Have you ever stopped to think about how a product you use comes into being? We know about the testing of cosmetics on animals, no matter how appalling that practice is to us, but what about products tested on humans? How are paintball guns tested? On live, moving (and well-paid) targets. And who writes the messages in fortune cookies? And if you think they taste-test dog food on dogs, think again… someone gets paid to eat it. I came across an odd job in my online research recently, and it got me thinking about obscure professions. I’ll be sharing them with you in small doses, as some of them are downright gross, while others seem on the surface to be dream jobs, yet when you shake a stick at them, they might not come up to snuff as a day-to-day routine.
When I was younger, I worked in various food industry jobs: My very first job was a summer job working in a Dunkin’ Donuts; the first day or two, I thought I was in heaven; by the second week, I found myself craving savoury things like Doritos and burritos – anything to counter the incessant mist of powdered sugar inhaled and permeating my hair and skin and clothes. A month later, I couldn’t even smell the sweet air.
That job was not in and of itself all that unusual; but the odd job I’d like to share with you today was one I worked at for a couple of years, off and on, through a temp service; I kept being called back for projects because the head chef liked working with me: In the Pizza Hut Laboratories, I assisted him in creating new doughs, sauces, and dishes to be served in Pizza Huts worldwide. It was a fascinating job – before that, I’d never known what a difference 1 gram of yeast in a dough could make.
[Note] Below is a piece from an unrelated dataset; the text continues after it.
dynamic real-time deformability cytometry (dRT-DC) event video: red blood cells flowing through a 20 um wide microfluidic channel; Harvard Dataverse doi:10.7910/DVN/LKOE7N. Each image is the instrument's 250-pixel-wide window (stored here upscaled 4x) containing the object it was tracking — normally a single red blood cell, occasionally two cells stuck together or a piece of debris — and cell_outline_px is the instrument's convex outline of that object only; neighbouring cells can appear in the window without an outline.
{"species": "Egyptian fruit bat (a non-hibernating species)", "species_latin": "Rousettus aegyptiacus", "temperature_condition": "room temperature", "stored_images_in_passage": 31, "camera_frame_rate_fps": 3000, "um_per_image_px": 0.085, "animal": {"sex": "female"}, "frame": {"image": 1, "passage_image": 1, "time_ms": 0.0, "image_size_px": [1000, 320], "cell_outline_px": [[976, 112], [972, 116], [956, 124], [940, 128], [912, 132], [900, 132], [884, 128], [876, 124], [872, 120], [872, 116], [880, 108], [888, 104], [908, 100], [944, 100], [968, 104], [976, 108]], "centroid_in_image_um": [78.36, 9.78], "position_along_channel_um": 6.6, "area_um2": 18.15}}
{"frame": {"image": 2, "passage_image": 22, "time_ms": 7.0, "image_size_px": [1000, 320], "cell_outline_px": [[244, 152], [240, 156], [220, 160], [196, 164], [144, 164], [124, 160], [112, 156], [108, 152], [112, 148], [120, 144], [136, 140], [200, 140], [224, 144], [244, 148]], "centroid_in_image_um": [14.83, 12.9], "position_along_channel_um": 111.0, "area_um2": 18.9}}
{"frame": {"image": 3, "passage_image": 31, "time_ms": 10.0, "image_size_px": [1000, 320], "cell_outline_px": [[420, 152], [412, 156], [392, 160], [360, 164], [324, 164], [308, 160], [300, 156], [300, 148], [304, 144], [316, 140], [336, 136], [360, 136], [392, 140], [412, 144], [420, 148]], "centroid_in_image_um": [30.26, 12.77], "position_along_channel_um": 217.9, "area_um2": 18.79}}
One memorable event from that time was assisting in the photoshoot for a billboard campaign; we needed four shots: One whole deep-pan pizza, one slice of a deep-pan pizza, and one whole thin pizza and one slice of it. For those four shots, we ensconced ourselves in the chosen photo studio for 10 days, nine-to-five, making literally hundreds of pizzas. Steam doesn’t show up on photos, and back then – before the digital age – it couldn’t just be photoshopped in… it had to be produced with dry ice. The pizza had 20 seconds to get from the oven to the studio across the hall before it would be declared “dead”… unusable for a photograph.
But have you ever seen a wilted, baked bell pepper strip, or a shrivelled mushroom? They’re very unappetizing when blown up to billboard size, believe me. However, according to the US regulations for advertising, we couldn’t just substitute those veggies for raw counterparts, as that would be fraudulent advertising – it had to be something customers could get in the restaurant. So, we blanched vegetables (thus, technically cooked); when the pizza left the oven, we had 10 seconds to go in with toothpicks, loosen the melted cheese, slip the offending veggie out and slip in a replacement to that exact gap, then whisk it across the hall, where the photographer was ready for us. At first, I was extremely popular with my friends, as we all had to take home tons of pizzas! But after a few days, my friends and family were wishing I worked elsewhere… and still, the pizzas kept coming. Needless to say, we got the shots, and we all survived the pizza overdose.
I remember one counterpoint to that penetrating smell of baking pizza: The photographer had a coffee machine in which he brewed a caramel coffee that smelled absolutely heavenly! I’ve never been a coffee drinker, but that was the closest I’d ever come to being tempted to try it! The only thing that stopped me was knowing that it probably smelled much better than it could ever taste, and I didn’t want to ruin the one highlight of my pizza-riddled days.